I want to let you know that I'm doing Camp NaNoWriMo this month with a goal of around 20K words. But I'll talk more about that in another post! Today I'm reviewing SCYTHE, a book by Neal Shusterman.
For those of you unfamiliar with the author's name, Neal Shusterman is not new to the writing game. According to his bio on the book, he's written over thirty books and is the New York Times Bestselling author of UNWIND. I haven't read UNWIND, but I did read his book EVERLOST a few years ago, which means I am familiar with his writing style.
By now, you're likely asking yourself what Scythe is about. Here's a quick summery (written by yours truly):
SCYTHE takes place in the future, when humanity has conquered death through technology. People can only be rendered "deadish" by falling from buildings or being shot. The only way people die in the traditional sense is if a Scythe ends them.
Citra and Rowan are selected to be apprentices of a Scythe, and it's decided that only one of them can be a Scythe. The other will be killed.
Despite this, Citra and Rowan begin to fall for each other. But the Scythedom is beginning to fracture into two sects, and Citra and Rowan are being pulled apart with it.

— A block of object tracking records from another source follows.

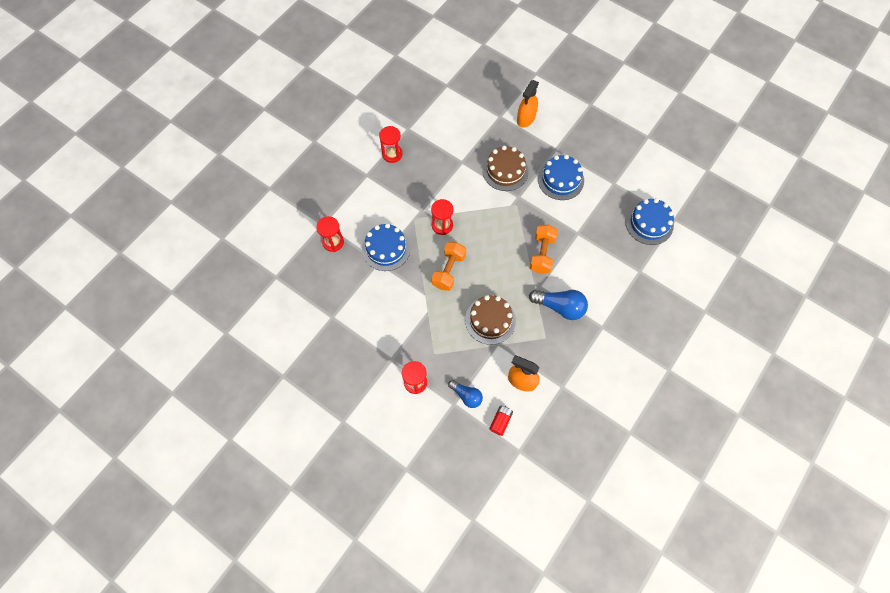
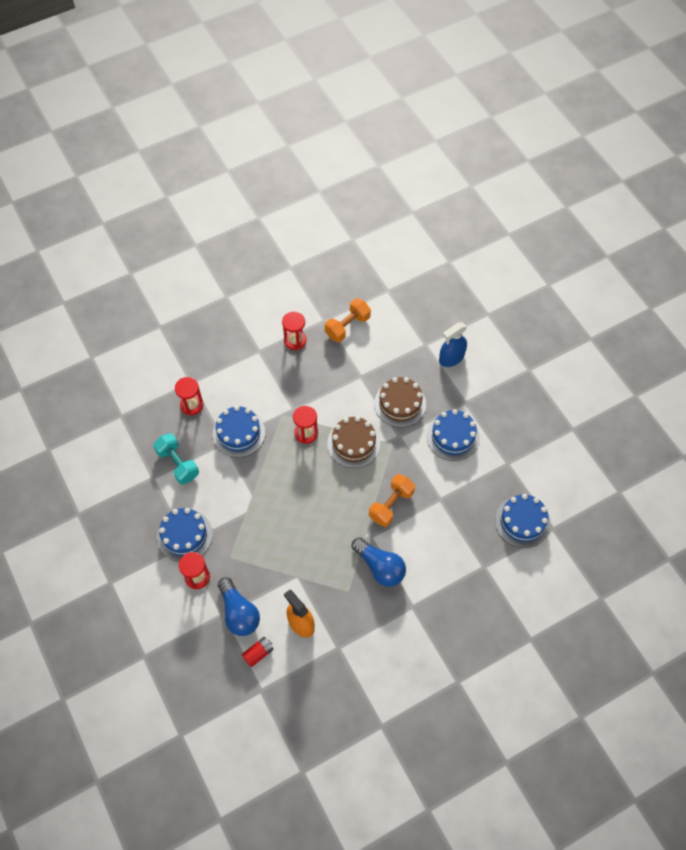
camera: 25 degrees right, 5 degrees down
orange dumbbell [431,242,466,291] -> orange dumbbell moved to [325,298,371,342]
blue light bulb [448,380,483,408] -> blue light bulb [218,577,260,636], size x1.56
brown cake [465,295,516,345] -> brown cake moved to [327,416,380,468]
orange spray bottle [517,80,539,128] -> blue spray bottle [439,322,467,367]
none -> turquoise dumbbell [153,433,199,485]
none -> blue cake [157,508,213,562]

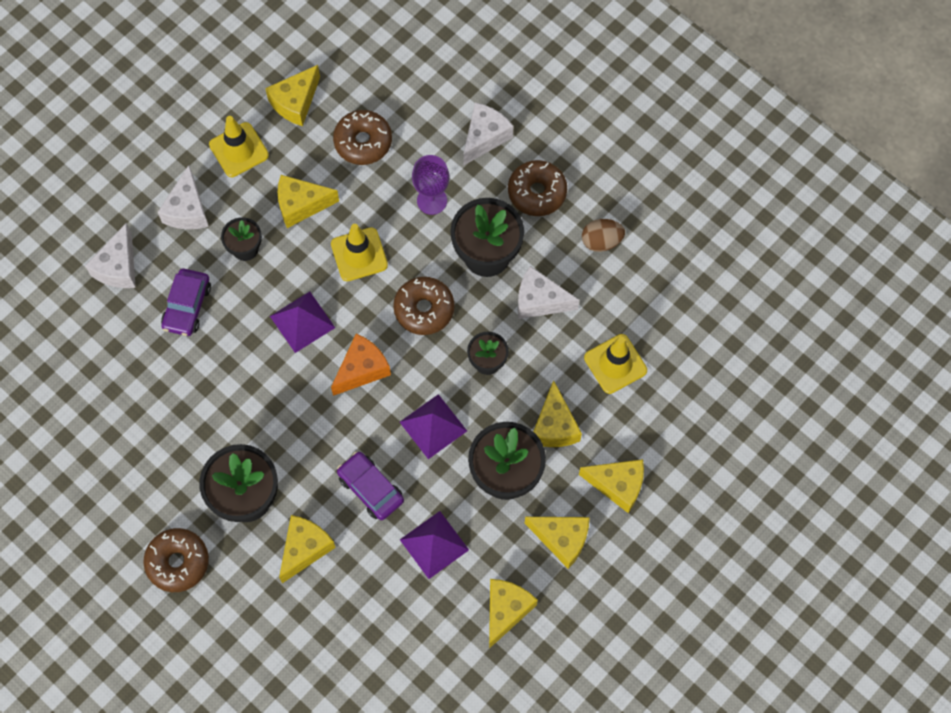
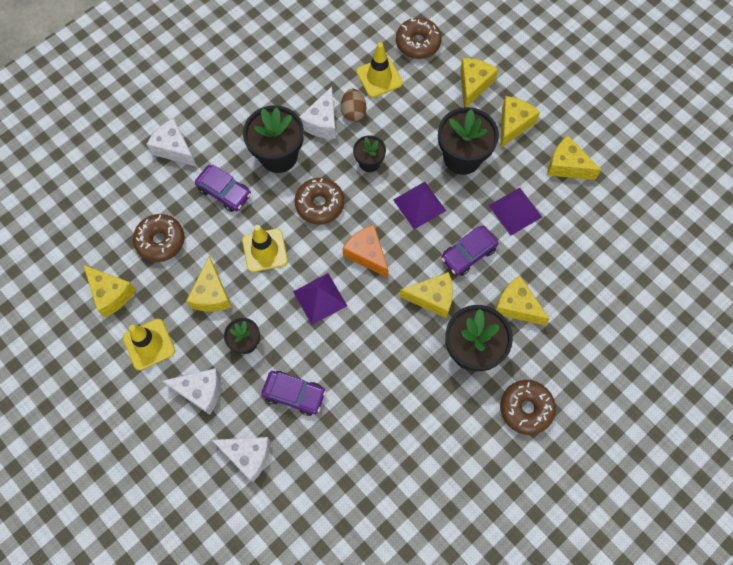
camera: 85 degrees left, 0 degrees up
purple goblet [412,155,449,215] -> purple car [195,165,251,212]
brown donut [508,160,567,216] -> brown donut moved to [396,18,442,59]
yellow cheese [533,380,582,447] -> yellow cheese moved to [399,272,453,318]
brown egg [582,219,625,252] -> brown egg moved to [341,89,366,122]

A LOT happens in this book, so it was a little hard to give you the stakes while not spoiling the book. If you want to read the Goodreads summery, you can check it out here.
Before I begin gushing about SCYTHE, I feel like I have to start with a little disclaimer. I'm not a huge fan of Shusterman's writing style. It's very formal and can be a little awkward at times. I've read books where I feel like I'm experiencing the story alongside the characters. Not so with SCYTHE. The writing distanced me from the action, and I never felt like I was part of the story. I was simply a spectator rather than part of the adventure.

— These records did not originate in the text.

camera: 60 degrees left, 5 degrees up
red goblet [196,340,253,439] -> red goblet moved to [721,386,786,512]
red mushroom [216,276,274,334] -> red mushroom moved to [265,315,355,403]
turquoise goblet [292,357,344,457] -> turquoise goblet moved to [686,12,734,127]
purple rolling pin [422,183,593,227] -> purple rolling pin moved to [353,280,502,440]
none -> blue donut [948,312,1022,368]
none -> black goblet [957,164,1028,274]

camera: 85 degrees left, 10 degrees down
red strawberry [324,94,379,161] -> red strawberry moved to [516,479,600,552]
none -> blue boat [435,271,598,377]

Those of you who have read my other reviews know that I can be incredibly forgiving when it comes to reviewing a book if I love the writing. Even if a book has sub-par characters and a mediocre plot, I'll still give it a good review if the writing is amazing and addicting. The fact that I enjoyed SCYTHE enough to review it shows that the book's other qualities were wonderful enough to overcome writing that falls in to the "meh" category. That's no easy task.

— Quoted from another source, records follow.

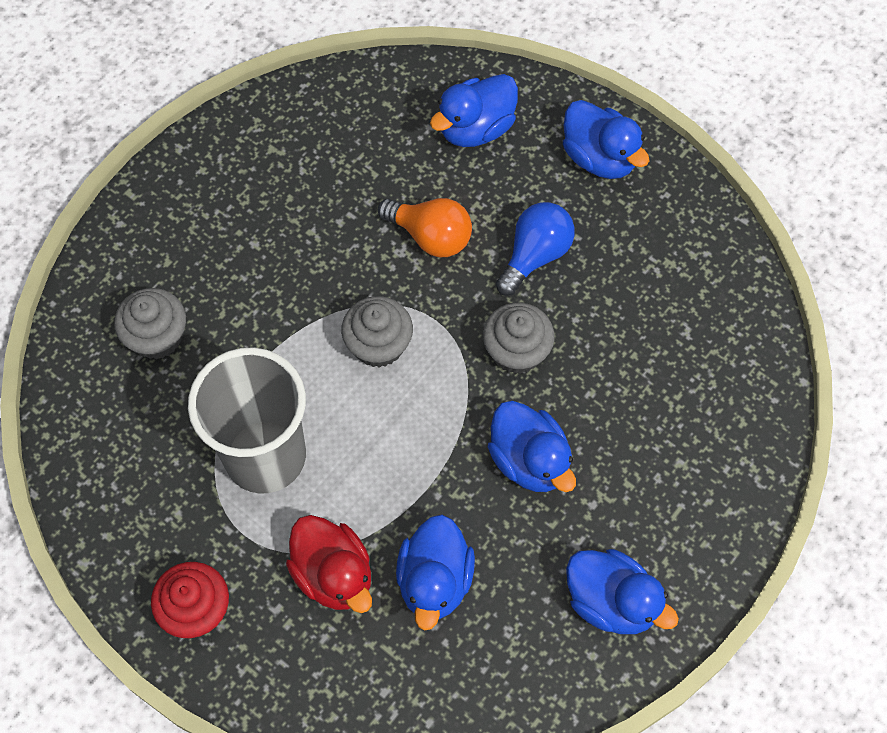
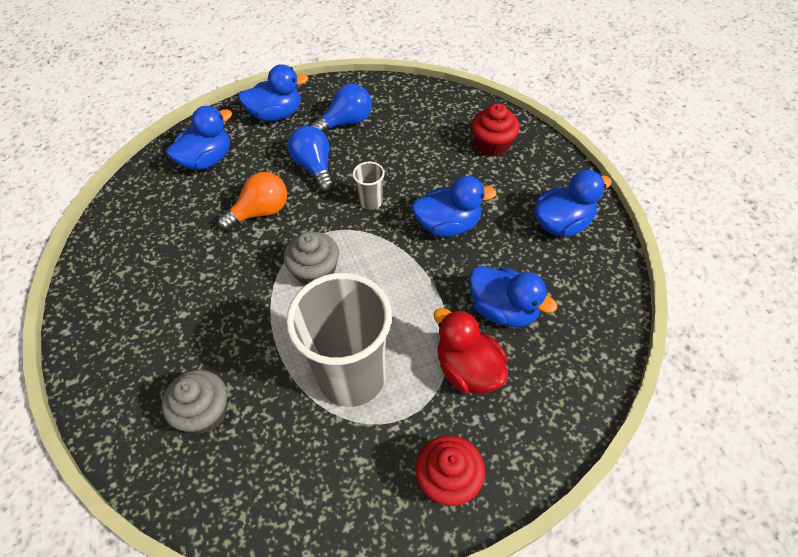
camera: 60 degrees left, 10 degrees down
red duck [286,515,372,613] -> red duck turned 120 degrees counterclockwise [434,308,508,394]
blue duck [430,74,518,147] -> blue duck turned 120 degrees counterclockwise [166,106,232,171]
grey cupcake [483,303,555,374] -> grey cup [353,161,385,210]
none -> blue light bulb [310,84,372,133]
none -> red cupcake [472,103,520,157]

The plot is full of twists and turns, making for an incredibly entertaining journey. While the reader gets to see quite a bit of Citra's background, very little of Rowan's is revealed. While this works within the confines of the story, I felt like I was left with more questions than answers about who he is.
But what really makes this book stand out are the ideas. The premise is fascinating, and the story prompts questions about when death is merciful and when it isn't. The world has lots of really cool elements to it that I wish I'd thought of first.
In sort, I recommend SCYTHE. If you read it for the story and the ideas it contains, you'll enjoy it. Just be prepared to find the writing a little clunky.